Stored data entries
========

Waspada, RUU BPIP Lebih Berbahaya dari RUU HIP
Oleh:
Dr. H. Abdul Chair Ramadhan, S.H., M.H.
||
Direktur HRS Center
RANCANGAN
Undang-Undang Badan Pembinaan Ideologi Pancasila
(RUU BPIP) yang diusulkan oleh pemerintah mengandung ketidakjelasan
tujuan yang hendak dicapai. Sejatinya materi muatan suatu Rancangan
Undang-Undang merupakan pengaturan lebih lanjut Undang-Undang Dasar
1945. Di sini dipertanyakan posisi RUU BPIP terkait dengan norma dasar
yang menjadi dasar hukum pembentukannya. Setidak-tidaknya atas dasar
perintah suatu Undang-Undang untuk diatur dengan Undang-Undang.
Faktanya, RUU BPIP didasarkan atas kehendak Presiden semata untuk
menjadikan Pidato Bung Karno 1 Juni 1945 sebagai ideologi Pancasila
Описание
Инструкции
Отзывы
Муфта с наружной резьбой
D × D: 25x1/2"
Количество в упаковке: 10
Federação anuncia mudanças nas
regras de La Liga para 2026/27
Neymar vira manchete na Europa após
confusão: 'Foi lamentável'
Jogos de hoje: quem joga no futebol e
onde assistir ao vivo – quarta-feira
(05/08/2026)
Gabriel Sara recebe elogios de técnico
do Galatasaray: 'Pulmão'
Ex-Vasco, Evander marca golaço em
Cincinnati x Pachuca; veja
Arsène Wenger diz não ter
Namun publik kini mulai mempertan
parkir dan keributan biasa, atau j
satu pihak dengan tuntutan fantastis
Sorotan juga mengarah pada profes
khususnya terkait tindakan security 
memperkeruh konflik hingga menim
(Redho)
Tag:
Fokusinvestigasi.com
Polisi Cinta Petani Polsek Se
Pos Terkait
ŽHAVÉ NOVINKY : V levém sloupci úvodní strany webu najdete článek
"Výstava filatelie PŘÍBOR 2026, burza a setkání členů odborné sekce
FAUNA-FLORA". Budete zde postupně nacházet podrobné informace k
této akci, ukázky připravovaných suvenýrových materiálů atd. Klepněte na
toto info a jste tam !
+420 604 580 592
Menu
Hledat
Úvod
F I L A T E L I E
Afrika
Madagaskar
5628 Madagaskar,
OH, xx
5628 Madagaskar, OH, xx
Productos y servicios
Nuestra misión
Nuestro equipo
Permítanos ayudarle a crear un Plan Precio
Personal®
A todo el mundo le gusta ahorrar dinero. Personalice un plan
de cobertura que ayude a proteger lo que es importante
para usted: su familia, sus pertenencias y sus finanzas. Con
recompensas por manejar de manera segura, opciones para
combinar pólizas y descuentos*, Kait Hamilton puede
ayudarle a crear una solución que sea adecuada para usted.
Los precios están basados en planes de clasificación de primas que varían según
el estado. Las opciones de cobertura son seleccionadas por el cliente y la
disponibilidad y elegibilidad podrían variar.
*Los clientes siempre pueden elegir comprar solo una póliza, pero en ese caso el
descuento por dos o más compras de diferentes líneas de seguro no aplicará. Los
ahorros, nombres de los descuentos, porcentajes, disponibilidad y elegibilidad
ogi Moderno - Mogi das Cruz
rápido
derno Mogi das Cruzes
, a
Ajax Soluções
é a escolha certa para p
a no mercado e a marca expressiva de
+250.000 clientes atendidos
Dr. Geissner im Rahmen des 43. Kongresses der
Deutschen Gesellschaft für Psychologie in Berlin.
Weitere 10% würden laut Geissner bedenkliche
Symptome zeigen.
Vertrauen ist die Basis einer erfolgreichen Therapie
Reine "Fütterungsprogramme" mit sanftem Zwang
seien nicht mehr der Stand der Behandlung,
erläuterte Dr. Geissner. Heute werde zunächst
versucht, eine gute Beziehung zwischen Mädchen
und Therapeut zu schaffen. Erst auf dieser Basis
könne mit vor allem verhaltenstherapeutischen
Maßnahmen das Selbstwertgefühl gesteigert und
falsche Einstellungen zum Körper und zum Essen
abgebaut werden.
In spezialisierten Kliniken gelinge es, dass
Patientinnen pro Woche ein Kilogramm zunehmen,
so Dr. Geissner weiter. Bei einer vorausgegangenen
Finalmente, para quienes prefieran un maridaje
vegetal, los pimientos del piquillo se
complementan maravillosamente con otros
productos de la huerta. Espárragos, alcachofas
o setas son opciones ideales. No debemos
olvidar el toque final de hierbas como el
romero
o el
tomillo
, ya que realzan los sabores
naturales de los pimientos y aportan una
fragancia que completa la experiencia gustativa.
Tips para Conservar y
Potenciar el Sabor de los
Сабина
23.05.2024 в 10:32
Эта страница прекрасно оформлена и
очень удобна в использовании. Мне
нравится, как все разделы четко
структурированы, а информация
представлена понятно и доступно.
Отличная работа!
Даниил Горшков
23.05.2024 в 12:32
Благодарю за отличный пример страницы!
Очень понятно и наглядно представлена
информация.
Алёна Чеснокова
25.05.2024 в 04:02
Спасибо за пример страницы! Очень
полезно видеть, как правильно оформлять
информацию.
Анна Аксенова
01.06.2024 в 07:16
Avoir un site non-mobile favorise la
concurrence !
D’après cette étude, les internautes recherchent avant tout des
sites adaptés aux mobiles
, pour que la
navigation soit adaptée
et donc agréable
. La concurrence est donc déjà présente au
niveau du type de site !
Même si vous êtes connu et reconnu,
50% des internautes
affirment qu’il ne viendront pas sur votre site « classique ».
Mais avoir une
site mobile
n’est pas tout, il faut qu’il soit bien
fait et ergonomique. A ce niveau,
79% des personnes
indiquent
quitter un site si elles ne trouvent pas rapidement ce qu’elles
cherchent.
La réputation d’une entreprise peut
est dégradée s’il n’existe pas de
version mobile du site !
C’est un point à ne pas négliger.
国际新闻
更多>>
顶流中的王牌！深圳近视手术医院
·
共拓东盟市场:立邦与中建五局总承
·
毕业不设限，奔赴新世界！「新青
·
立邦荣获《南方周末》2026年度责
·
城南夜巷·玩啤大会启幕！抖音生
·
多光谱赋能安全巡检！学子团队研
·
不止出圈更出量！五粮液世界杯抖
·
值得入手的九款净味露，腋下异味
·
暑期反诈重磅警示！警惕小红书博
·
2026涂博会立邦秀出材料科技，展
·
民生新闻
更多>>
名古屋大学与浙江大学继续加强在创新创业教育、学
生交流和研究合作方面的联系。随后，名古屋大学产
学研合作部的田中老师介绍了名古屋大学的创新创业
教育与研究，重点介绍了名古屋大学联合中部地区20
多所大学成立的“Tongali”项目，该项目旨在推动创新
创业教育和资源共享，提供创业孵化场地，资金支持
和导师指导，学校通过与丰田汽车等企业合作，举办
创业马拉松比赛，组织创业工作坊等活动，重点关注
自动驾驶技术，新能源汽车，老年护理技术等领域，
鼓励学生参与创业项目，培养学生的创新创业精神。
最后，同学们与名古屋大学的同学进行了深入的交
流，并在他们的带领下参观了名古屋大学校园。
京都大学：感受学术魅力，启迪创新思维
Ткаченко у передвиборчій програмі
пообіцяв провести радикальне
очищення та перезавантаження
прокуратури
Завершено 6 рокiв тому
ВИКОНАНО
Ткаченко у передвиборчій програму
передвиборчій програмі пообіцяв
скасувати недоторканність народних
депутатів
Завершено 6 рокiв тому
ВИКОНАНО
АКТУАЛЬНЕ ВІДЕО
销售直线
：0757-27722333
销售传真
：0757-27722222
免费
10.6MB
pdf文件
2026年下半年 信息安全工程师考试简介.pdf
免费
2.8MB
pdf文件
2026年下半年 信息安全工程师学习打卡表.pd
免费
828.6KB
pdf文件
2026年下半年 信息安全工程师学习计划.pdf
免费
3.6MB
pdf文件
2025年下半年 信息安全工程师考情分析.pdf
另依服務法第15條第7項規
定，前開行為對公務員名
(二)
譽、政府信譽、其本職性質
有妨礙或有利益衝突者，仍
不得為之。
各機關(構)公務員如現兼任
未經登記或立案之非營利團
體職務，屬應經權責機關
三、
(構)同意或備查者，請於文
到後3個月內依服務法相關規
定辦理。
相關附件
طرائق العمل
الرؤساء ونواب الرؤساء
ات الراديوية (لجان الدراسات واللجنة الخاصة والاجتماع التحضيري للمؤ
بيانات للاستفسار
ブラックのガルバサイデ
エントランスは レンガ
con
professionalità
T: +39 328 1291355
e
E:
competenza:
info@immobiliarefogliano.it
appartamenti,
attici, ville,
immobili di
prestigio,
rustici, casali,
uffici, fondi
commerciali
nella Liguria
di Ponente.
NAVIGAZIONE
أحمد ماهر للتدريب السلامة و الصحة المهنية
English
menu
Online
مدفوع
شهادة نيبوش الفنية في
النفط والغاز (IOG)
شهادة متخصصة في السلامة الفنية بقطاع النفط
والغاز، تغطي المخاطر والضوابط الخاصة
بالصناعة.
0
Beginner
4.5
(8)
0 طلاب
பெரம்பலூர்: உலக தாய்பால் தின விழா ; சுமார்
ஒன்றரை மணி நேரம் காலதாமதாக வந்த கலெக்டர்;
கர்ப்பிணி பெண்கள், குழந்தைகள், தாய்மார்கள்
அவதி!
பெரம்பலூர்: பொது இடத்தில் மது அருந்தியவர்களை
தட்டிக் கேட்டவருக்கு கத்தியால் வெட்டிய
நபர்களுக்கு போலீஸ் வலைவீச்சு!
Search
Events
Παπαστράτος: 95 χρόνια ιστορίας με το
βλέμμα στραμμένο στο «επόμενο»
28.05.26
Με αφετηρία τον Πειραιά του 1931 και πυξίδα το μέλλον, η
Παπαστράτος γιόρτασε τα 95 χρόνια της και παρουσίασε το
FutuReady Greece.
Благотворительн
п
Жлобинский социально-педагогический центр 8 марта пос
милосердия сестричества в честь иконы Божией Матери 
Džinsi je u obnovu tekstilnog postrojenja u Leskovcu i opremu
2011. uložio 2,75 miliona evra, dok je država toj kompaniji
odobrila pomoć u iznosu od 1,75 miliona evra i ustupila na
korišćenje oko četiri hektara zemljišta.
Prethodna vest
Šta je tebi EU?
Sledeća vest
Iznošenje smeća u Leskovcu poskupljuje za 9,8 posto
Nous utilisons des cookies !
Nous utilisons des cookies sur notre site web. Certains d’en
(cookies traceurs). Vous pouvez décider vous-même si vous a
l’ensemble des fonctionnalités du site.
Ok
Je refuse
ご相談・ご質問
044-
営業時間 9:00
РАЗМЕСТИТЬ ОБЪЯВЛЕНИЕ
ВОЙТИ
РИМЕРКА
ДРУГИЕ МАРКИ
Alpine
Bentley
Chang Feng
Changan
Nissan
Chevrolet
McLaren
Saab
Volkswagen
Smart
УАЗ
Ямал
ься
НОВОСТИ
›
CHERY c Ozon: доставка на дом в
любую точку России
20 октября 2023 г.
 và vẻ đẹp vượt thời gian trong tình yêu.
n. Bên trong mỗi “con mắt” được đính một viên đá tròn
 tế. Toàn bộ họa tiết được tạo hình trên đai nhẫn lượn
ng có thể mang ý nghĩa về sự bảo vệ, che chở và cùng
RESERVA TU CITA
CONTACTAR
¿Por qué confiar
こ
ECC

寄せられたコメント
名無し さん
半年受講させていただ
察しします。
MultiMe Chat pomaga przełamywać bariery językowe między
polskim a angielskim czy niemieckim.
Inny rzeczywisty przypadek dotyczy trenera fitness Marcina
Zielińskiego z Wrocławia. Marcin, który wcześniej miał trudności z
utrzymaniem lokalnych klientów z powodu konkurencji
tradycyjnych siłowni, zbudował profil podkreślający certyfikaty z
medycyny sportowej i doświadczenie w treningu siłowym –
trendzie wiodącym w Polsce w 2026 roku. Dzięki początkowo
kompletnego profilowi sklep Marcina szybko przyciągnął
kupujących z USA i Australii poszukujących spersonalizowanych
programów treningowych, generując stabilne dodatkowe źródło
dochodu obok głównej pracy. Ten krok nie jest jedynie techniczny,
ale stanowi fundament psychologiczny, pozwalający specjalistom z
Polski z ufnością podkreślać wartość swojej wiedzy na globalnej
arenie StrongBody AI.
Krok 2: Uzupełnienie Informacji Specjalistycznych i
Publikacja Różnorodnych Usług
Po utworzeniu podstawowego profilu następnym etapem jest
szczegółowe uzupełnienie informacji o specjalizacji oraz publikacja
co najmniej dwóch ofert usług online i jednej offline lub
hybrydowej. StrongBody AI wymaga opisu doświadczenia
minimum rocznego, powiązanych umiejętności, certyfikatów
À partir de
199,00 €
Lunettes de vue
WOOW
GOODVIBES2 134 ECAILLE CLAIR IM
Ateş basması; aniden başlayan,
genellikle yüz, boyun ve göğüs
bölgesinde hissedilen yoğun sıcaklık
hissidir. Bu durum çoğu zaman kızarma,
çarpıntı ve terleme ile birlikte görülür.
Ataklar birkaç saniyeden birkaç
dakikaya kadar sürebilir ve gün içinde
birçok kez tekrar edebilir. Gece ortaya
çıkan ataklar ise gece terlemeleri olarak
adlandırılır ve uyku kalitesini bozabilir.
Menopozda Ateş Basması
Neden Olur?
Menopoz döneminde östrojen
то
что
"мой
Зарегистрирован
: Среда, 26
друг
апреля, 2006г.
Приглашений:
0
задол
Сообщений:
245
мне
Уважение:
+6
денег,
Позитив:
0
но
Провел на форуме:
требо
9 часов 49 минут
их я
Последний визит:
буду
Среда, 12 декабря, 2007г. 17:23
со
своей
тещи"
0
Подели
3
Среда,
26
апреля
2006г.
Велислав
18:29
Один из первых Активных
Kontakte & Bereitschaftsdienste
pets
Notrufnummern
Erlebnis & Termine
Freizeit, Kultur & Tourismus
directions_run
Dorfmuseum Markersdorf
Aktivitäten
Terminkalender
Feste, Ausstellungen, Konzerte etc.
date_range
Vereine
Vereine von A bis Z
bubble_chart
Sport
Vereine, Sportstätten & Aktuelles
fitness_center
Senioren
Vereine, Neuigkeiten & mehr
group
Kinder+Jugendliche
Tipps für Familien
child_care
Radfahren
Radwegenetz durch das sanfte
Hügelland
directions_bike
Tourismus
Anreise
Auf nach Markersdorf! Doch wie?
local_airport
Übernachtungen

========

> _EXERCISE GOAL_: Will you print every line of the items, from the very first through the line containing "Jogos de hoje: quem joga no futebol e", with both ends included and not a character changed?

> _ANSWER SPACE_:
Waspada, RUU BPIP Lebih Berbahaya dari RUU HIP
Oleh:
Dr. H. Abdul Chair Ramadhan, S.H., M.H.
||
Direktur HRS Center
RANCANGAN
Undang-Undang Badan Pembinaan Ideologi Pancasila
(RUU BPIP) yang diusulkan oleh pemerintah mengandung ketidakjelasan
tujuan yang hendak dicapai. Sejatinya materi muatan suatu Rancangan
Undang-Undang merupakan pengaturan lebih lanjut Undang-Undang Dasar
1945. Di sini dipertanyakan posisi RUU BPIP terkait dengan norma dasar
yang menjadi dasar hukum pembentukannya. Setidak-tidaknya atas dasar
perintah suatu Undang-Undang untuk diatur dengan Undang-Undang.
Faktanya, RUU BPIP didasarkan atas kehendak Presiden semata untuk
menjadikan Pidato Bung Karno 1 Juni 1945 sebagai ideologi Pancasila
Описание
Инструкции
Отзывы
Муфта с наружной резьбой
D × D: 25x1/2"
Количество в упаковке: 10
Federação anuncia mudanças nas
regras de La Liga para 2026/27
Neymar vira manchete na Europa após
confusão: 'Foi lamentável'
Jogos de hoje: quem joga no futebol e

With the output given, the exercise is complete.